Basically Roach has broken his monastic vows repeatedly and undisputably ( except to his own overly clever distortion of reality ).
I know both of these people personally, Mike for over 25 years now.
The best that can be said is that perhaps their psycho-pathology will at some point become visible for the delusion that it is , and their audience grow up enough to see clearly thru the charade.
Amazing how easily spiritual seekers and yoga students can be deceived by a few clever catch-phrases and their own expectations that evil is not in full view.
For the real deal you can easily visit :
http://www.diamond-cutter.org/
posted May 26, 2008 at 11:16 am
This may be a harsh comment – but it sounds pathetically needy, to me.

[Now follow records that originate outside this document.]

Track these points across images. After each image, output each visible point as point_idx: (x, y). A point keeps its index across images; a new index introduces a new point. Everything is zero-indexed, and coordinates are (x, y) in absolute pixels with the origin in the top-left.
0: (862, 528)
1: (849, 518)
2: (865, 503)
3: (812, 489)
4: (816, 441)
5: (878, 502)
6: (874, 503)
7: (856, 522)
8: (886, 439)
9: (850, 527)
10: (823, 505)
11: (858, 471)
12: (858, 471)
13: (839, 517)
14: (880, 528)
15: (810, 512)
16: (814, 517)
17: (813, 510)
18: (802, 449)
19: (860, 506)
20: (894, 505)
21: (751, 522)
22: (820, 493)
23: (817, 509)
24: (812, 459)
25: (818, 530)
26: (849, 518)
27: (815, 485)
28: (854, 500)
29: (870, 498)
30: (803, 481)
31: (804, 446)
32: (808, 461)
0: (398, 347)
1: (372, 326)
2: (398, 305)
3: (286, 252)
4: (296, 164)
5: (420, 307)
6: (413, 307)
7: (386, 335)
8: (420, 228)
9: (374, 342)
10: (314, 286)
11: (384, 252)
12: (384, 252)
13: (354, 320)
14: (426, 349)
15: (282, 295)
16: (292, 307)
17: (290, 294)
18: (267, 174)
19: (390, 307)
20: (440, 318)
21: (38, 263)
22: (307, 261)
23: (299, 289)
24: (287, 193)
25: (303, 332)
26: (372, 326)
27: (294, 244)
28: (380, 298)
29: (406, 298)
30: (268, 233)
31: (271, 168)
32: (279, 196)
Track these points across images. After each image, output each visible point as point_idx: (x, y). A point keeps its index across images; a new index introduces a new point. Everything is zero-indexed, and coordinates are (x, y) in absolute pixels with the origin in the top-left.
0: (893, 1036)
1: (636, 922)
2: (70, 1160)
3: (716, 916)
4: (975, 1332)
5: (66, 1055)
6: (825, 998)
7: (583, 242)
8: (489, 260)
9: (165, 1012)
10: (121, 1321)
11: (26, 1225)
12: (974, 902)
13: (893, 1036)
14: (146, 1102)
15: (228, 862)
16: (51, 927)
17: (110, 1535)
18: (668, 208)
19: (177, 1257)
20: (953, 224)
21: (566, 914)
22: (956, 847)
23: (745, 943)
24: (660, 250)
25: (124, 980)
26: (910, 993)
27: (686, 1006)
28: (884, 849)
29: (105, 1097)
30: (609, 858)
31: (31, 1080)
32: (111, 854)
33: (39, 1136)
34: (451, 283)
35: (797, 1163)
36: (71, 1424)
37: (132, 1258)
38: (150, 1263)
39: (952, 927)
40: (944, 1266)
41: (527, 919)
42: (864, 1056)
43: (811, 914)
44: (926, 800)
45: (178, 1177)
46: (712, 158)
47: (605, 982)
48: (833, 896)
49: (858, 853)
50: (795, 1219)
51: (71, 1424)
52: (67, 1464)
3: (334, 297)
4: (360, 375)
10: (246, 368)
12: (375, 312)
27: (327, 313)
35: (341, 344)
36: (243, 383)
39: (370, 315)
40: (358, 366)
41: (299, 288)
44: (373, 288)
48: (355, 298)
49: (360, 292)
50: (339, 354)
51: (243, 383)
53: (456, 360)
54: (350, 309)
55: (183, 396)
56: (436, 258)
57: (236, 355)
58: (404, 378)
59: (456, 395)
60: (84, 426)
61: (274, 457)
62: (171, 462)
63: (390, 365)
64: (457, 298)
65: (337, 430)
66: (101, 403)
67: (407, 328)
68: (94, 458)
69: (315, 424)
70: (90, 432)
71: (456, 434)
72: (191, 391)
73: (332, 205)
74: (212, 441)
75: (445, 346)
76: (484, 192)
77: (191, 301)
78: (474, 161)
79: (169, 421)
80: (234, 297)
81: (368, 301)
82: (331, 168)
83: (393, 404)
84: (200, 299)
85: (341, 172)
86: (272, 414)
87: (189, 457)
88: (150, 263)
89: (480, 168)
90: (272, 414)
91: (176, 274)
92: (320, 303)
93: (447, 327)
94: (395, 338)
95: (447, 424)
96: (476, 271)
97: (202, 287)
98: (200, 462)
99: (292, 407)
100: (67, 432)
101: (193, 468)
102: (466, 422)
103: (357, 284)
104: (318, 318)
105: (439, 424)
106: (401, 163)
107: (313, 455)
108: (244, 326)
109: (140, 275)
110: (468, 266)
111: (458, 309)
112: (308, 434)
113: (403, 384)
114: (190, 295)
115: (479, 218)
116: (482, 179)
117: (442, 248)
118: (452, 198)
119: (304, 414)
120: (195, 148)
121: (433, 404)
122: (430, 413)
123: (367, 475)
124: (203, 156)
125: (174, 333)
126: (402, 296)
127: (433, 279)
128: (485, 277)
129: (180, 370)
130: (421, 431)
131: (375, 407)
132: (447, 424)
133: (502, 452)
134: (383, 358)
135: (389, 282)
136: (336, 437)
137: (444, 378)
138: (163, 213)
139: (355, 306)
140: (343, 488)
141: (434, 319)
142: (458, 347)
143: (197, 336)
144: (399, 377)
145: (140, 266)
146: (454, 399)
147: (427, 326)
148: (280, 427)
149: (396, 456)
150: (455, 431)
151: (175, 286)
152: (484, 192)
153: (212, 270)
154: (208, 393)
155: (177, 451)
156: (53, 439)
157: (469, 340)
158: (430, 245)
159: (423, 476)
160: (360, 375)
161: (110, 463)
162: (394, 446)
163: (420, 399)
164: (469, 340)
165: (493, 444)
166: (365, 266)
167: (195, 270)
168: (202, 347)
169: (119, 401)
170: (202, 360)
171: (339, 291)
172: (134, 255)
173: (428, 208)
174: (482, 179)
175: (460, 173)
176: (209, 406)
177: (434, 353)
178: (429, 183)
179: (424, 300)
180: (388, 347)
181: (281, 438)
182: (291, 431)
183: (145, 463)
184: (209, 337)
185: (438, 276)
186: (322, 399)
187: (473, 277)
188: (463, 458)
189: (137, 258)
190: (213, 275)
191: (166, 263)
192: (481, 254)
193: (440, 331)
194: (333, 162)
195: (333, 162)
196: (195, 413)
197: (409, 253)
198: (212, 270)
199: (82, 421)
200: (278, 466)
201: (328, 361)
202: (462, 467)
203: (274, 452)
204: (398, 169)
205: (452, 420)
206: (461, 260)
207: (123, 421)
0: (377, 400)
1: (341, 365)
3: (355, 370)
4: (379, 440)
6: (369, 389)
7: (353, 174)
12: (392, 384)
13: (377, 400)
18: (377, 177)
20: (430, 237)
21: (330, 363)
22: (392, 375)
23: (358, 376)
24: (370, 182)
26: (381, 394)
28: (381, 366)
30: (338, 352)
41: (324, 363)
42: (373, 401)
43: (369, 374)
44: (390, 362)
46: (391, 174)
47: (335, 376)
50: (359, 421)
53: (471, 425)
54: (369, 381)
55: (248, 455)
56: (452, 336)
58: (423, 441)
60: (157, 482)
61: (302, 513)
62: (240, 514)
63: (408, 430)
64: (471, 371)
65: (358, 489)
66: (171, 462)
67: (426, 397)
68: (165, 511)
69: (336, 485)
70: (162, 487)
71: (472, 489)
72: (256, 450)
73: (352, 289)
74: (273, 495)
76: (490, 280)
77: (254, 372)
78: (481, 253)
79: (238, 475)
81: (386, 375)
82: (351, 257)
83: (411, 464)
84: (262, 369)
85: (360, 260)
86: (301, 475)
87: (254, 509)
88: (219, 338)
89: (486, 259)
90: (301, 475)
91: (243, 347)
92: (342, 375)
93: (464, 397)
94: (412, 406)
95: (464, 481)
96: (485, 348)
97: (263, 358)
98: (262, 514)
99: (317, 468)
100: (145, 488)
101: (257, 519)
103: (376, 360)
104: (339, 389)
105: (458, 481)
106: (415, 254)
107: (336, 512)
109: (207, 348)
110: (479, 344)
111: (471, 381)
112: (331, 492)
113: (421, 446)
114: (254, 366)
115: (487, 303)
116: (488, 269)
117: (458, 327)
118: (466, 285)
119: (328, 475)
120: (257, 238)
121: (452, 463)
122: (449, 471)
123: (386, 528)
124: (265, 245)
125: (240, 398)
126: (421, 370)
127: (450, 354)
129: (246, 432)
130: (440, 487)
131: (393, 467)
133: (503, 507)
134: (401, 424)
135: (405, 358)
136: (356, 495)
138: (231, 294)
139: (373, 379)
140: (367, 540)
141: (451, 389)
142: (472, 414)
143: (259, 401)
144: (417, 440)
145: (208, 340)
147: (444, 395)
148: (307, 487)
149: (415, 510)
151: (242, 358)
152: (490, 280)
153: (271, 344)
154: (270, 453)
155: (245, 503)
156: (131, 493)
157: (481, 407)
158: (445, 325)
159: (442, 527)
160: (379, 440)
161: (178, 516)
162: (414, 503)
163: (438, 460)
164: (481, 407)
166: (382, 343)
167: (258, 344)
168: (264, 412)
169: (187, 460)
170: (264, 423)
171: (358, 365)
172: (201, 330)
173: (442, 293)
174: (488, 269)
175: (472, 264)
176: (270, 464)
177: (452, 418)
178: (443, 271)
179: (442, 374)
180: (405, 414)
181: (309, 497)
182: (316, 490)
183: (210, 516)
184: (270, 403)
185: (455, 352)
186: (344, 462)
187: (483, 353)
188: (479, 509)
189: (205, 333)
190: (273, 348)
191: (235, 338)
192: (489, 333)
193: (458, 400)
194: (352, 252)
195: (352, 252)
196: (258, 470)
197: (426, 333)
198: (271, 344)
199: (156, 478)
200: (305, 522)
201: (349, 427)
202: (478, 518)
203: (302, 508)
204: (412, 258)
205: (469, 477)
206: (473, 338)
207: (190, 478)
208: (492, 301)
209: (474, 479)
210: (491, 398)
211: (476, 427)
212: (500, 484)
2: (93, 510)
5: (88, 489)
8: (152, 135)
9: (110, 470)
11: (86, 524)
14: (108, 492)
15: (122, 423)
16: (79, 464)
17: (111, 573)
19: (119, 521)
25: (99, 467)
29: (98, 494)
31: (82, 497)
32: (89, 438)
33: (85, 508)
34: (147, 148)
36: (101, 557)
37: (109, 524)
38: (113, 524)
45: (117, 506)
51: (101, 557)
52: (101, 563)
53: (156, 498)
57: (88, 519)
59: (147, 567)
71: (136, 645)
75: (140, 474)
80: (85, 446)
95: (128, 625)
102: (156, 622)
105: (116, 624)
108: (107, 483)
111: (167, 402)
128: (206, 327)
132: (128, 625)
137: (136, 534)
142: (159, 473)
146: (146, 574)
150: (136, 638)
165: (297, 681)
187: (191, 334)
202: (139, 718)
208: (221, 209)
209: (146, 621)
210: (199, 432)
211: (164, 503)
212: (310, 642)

Some of the “intimacies” they share seem appealing, others are almost “bodyguard” actions and most of all, do they find solitude unwelcome – it seems in most Buddhist tradition that solitude for introspection and awareness is welcomed.
posted May 26, 2008 at 12:21 pm
There is an intimacy that comes from being near someone by not having sex, but simply being near someone. The physical closeness of another is healing.